La Habana, Cuba.- Carlos Muñiz Varela tenía solamente 26 años, cuando dos balas de calibre 45 le arrebataron la vida aquel sábado, 28 de abril de 1979. Conducía su automóvil por la avenida California en el barrio de Guaynabo, de San Juan de Puerto Rico.
Sus asesinos gozan de 31 años de impunidad. Protegidos por sucesivos gobiernos norteamericanos, confían en que el Buró Federal de Investigaciones no contará lo mucho que sabe, aunque la organización terrorista Omega 7 se atribuyó la autoría del crimen poco después del asesinato.
¿Pero quién era Carlos Muñiz Varela? ¿Por qué era importante para la CIA su desaparición física?

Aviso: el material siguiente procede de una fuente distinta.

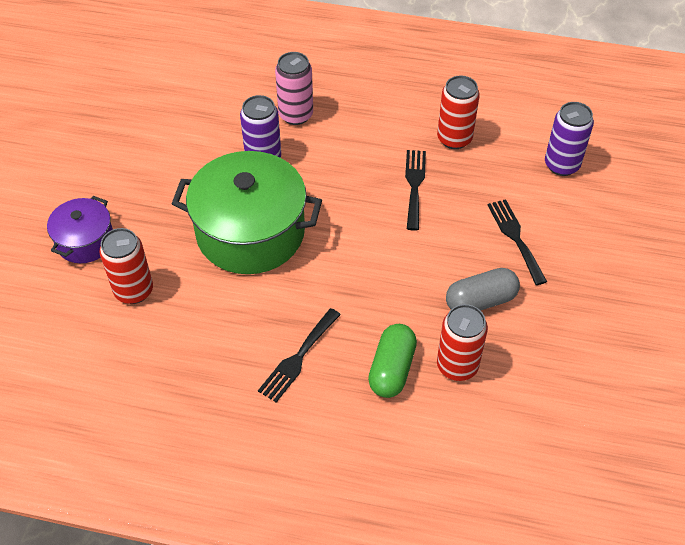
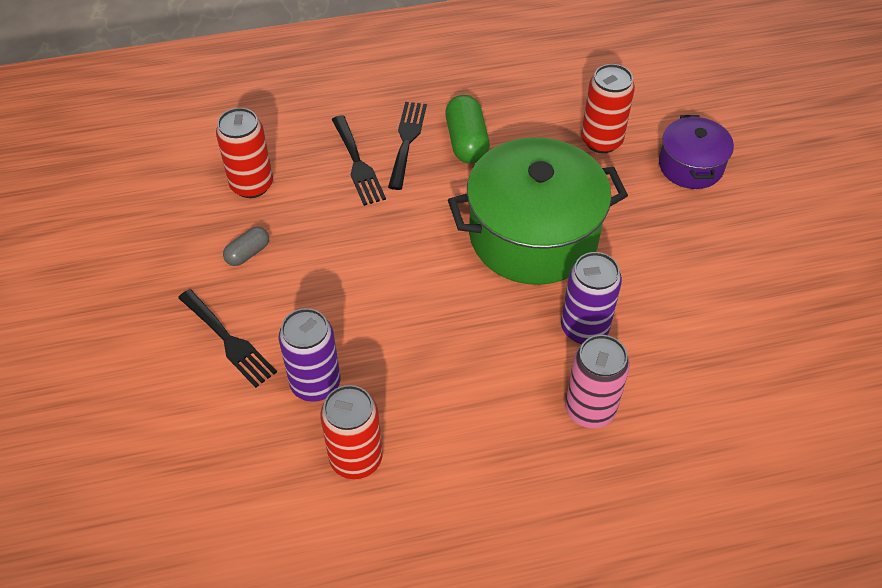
camera: 155 degrees right, 0 degrees up
green capsule [368,324,417,398] -> green capsule moved to [445,95,490,164]
black fork [405,150,426,231] -> black fork moved to [331,115,386,206]
grey capsule [446,268,520,310] -> grey capsule [223,227,269,266], size x0.59
purple can [545,102,594,176] -> purple can moved to [279,308,340,402]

Nacido en la provincia de Matanzas, llegó a Puerto Rico a los siete años de edad, junto a su madre y su hermana, y se destacó como líder estudiantil y laboral.
Muñiz Varela fundó Viajes Varadero en 1978 para facilitar las visitas de la emigración cubana a la Isla. Inmediatamente, los terroristas atacaron la agencia.
Pusieron bombas y amenazaron a los dirigentes, pero Carlitos no se amilanó. Había creado con varios emigrados la Brigada Antonio Maceo, que construyó los primeros puentes entre Cuba y su comunidad en el exterior. Fundador también de la revista Areíto, su único «delito» fue impulsar los vínculos entre los buenos cubanos de la emigración y la Patria.
Cuatro meses después de haber comenzado los viajes, Carlos fue asesinado por individuos vinculados a la mafia cubano americana de extrema derecha, y luego de 31 años, el atentado no ha sido esclarecido.
La piedra en el camino hacia la justicia es Washington. Fue la CIA quien cultivó y entrenó a los asesinos, quien les enseñó a mentir y a matar con tal de que derrocaran a la Revolución cubana. El FBI lo sabe y lo encubre. Por eso se rehúsa a extraditar a Posada Carriles, o a procesar a los asesinos de Carlos Muñiz.
Washington es el verdadero responsable. Los que apretaron el gatillo son sus mercenarios.